● **Collected data**:
● ● ● ● ●

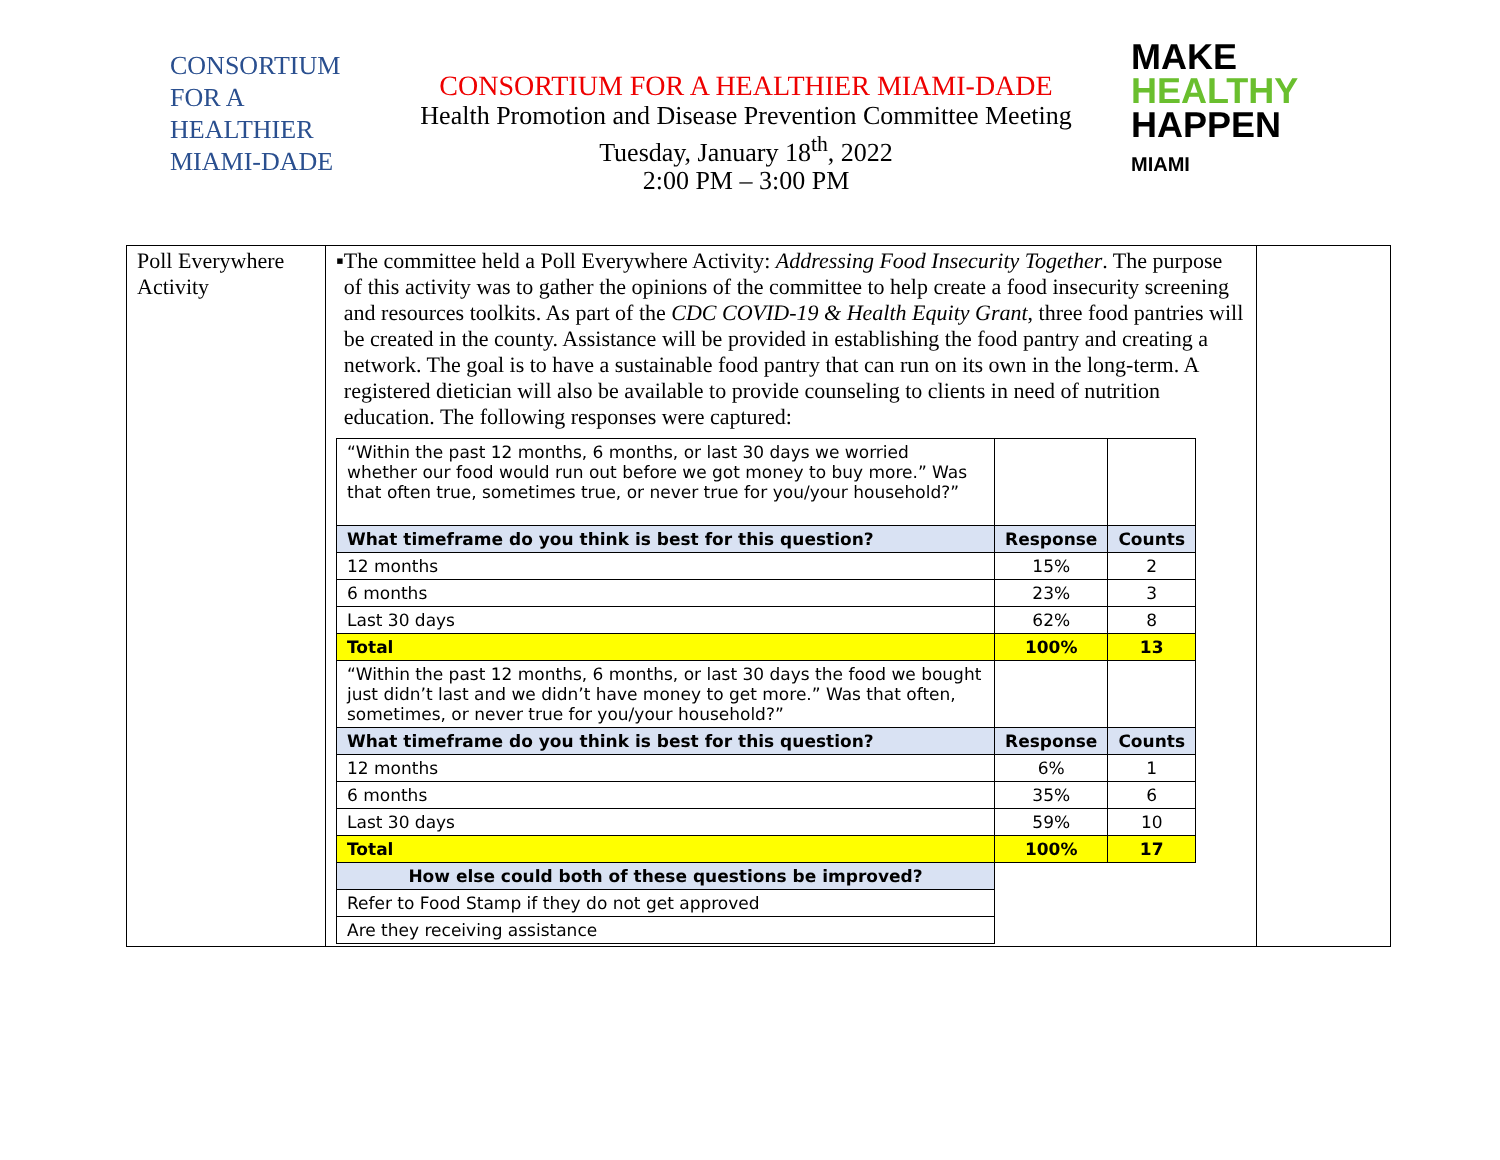CONSORTIUM
FOR A
HEALTHIER
MIAMI-DADE
CONSORTIUM FOR A HEALTHIER MIAMI-DADE
Health Promotion and Disease Prevention Committee Meeting
Tuesday, January 18<sup>th</sup>, 2022
2:00 PM – 3:00 PM
MAKE
HEALTHY
HAPPEN
MIAMI
| Poll Everywhere Activity | ▪ The committee held a Poll Everywhere Activity: Addressing Food Insecurity Together . The purpose of this activity was to gather the opinions of the committee to help create a food insecurity screening and resources toolkits. As part of the CDC COVID-19 & Health Equity Grant , three food pantries will be created in the county. Assistance will be provided in establishing the food pantry and creating a network. The goal is to have a sustainable food pantry that can run on its own in the long-term. A registered dietician will also be available to provide counseling to clients in need of nutrition education. The following responses were captured: / “Within the past 12 months, 6 months, or last 30 days we worried whether our food would run out before we got money to buy more.” Was that often true, sometimes true, or never true for you/your household?” / / / / What timeframe do you think is best for this question? / Response / Counts / / 12 months / 15% / 2 / / 6 months / 23% / 3 / / Last 30 days / 62% / 8 / / Total / 100% / 13 / / “Within the past 12 months, 6 months, or last 30 days the food we bought just didn’t last and we didn’t have money to get more.” Was that often, sometimes, or never true for you/your household?” / / / / What timeframe do you think is best for this question? / Response / Counts / / 12 months / 6% / 1 / / 6 months / 35% / 6 / / Last 30 days / 59% / 10 / / Total / 100% / 17 / / How else could both of these questions be improved? / / / / Refer to Food Stamp if they do not get approved / / / / Are they receiving assistance / / / | |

● ● ● ● ●

● **Action item**: Each line above gets copied exactly; leave the pictures out.

● **Output of the exercise**:
CONSORTIUM
FOR A
HEALTHIER
MIAMI-DADE
CONSORTIUM FOR A HEALTHIER MIAMI-DADE
Health Promotion and Disease Prevention Committee Meeting
Tuesday, January 18<sup>th</sup>, 2022
2:00 PM – 3:00 PM
MAKE
HEALTHY
HAPPEN
MIAMI
| Poll Everywhere Activity | ▪ The committee held a Poll Everywhere Activity: Addressing Food Insecurity Together . The purpose of this activity was to gather the opinions of the committee to help create a food insecurity screening and resources toolkits. As part of the CDC COVID-19 & Health Equity Grant , three food pantries will be created in the county. Assistance will be provided in establishing the food pantry and creating a network. The goal is to have a sustainable food pantry that can run on its own in the long-term. A registered dietician will also be available to provide counseling to clients in need of nutrition education. The following responses were captured: / “Within the past 12 months, 6 months, or last 30 days we worried whether our food would run out before we got money to buy more.” Was that often true, sometimes true, or never true for you/your household?” / / / / What timeframe do you think is best for this question? / Response / Counts / / 12 months / 15% / 2 / / 6 months / 23% / 3 / / Last 30 days / 62% / 8 / / Total / 100% / 13 / / “Within the past 12 months, 6 months, or last 30 days the food we bought just didn’t last and we didn’t have money to get more.” Was that often, sometimes, or never true for you/your household?” / / / / What timeframe do you think is best for this question? / Response / Counts / / 12 months / 6% / 1 / / 6 months / 35% / 6 / / Last 30 days / 59% / 10 / / Total / 100% / 17 / / How else could both of these questions be improved? / / / / Refer to Food Stamp if they do not get approved / / / / Are they receiving assistance / / / | |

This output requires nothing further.